[Recorded data]
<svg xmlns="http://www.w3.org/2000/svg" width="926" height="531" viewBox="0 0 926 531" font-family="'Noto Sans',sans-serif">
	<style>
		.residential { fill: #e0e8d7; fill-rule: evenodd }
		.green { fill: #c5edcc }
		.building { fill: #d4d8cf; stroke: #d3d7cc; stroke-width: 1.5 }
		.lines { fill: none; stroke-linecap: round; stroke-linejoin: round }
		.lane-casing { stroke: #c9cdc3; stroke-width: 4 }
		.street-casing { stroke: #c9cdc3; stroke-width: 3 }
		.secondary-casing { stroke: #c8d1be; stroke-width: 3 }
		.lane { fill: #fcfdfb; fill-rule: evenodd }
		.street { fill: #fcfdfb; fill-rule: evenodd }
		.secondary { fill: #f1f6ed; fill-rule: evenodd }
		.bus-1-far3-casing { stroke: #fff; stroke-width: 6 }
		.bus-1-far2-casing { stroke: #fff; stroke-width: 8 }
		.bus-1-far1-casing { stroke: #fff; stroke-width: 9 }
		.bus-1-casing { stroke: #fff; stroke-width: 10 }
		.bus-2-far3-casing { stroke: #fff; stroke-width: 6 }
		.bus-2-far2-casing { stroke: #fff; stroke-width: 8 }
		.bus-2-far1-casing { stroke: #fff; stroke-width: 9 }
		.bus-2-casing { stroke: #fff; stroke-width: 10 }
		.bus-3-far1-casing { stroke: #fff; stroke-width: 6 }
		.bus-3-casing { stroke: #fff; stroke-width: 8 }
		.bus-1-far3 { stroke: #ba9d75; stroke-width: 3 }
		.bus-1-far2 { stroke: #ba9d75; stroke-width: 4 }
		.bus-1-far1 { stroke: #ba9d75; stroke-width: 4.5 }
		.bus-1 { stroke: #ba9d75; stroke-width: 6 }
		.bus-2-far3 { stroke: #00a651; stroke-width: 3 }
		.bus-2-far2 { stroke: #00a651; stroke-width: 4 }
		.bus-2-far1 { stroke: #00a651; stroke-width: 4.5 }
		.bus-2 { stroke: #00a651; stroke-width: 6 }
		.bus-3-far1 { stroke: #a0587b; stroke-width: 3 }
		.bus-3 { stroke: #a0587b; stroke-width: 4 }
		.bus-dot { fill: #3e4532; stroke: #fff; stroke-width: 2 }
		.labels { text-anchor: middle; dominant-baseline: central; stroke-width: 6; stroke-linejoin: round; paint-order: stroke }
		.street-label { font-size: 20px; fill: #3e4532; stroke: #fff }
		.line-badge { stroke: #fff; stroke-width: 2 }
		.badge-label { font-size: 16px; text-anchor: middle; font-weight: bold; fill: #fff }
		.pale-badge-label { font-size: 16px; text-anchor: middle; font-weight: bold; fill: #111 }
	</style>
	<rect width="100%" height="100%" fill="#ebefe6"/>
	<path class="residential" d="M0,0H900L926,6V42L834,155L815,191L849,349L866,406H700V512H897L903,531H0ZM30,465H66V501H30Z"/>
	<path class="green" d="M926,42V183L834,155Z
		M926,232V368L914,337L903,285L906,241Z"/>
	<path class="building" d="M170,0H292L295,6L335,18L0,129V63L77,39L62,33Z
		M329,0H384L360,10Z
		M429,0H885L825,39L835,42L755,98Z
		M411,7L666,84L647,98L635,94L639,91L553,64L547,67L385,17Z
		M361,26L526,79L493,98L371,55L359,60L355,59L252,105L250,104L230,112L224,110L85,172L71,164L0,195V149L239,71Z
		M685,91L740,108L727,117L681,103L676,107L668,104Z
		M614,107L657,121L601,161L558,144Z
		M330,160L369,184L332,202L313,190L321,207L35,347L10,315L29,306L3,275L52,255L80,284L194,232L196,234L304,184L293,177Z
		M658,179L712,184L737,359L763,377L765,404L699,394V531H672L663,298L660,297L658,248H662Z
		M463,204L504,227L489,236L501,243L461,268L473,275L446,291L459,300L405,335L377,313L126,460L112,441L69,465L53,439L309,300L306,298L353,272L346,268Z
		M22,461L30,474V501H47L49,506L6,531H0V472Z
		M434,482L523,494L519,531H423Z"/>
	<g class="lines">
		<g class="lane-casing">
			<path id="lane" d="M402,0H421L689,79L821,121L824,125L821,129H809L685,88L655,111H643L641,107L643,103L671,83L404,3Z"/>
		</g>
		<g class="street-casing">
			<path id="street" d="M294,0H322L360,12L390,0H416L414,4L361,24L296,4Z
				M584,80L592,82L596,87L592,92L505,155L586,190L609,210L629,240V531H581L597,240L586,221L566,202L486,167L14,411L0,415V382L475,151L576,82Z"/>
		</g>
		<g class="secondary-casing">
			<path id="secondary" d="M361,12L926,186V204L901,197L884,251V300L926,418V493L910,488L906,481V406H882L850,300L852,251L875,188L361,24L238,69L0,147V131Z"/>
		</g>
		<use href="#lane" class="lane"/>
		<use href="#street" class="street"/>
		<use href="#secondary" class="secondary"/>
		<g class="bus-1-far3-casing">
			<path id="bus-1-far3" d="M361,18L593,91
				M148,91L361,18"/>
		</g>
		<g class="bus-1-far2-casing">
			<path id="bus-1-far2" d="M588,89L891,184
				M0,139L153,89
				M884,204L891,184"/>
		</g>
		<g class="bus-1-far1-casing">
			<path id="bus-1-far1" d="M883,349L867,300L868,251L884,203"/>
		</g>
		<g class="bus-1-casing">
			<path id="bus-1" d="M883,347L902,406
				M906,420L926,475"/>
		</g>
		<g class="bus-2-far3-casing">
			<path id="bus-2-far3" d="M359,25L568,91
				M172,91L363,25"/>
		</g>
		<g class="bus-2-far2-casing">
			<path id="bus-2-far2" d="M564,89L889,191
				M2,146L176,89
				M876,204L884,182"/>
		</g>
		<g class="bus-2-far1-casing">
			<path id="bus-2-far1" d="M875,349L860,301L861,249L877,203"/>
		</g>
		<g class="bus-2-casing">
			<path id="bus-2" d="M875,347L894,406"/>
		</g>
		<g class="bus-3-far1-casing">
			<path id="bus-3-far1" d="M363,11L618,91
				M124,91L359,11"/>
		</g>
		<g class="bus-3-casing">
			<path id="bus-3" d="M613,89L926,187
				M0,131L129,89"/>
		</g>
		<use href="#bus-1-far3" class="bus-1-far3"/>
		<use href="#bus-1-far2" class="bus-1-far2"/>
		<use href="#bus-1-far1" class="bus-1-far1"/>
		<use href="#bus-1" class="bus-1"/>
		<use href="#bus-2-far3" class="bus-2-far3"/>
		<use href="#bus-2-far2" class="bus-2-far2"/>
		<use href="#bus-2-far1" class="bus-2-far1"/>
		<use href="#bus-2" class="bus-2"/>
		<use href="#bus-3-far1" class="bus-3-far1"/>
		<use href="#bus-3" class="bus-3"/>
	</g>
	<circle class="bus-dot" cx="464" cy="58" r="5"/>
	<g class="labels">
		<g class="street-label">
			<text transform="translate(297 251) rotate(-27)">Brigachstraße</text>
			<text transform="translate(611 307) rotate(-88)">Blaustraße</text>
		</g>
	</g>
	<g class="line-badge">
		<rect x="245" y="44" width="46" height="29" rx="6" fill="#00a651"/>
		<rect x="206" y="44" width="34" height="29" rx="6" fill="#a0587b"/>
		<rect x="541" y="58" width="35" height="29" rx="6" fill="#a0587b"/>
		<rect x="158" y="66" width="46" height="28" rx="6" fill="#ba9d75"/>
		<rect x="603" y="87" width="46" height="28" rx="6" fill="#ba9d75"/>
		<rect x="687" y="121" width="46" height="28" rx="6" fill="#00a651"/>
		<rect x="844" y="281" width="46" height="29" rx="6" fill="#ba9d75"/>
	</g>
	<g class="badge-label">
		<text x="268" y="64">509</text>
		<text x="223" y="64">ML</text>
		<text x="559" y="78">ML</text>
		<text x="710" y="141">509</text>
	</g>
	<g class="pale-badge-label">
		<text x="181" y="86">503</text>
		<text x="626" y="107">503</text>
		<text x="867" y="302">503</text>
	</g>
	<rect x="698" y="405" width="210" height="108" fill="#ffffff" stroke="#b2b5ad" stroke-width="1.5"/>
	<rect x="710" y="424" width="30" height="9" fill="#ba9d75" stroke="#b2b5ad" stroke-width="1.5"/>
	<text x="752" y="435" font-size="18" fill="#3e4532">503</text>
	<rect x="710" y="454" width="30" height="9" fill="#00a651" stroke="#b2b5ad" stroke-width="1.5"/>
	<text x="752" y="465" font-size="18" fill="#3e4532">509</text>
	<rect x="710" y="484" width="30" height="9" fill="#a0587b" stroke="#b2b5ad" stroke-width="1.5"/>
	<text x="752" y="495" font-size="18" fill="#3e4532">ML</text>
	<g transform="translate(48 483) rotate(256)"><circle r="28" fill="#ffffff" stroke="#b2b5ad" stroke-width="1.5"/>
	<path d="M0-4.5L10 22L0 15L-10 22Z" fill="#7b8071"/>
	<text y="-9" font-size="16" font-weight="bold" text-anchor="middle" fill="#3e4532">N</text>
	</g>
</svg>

§ **TASK PROMPT**
Check every line of the records, and copy the ones that hold the word "lines".

§ **SOLUTION TO THIS EXERCISE**
		.lines { fill: none; stroke-linecap: round; stroke-linejoin: round }
	<g class="lines">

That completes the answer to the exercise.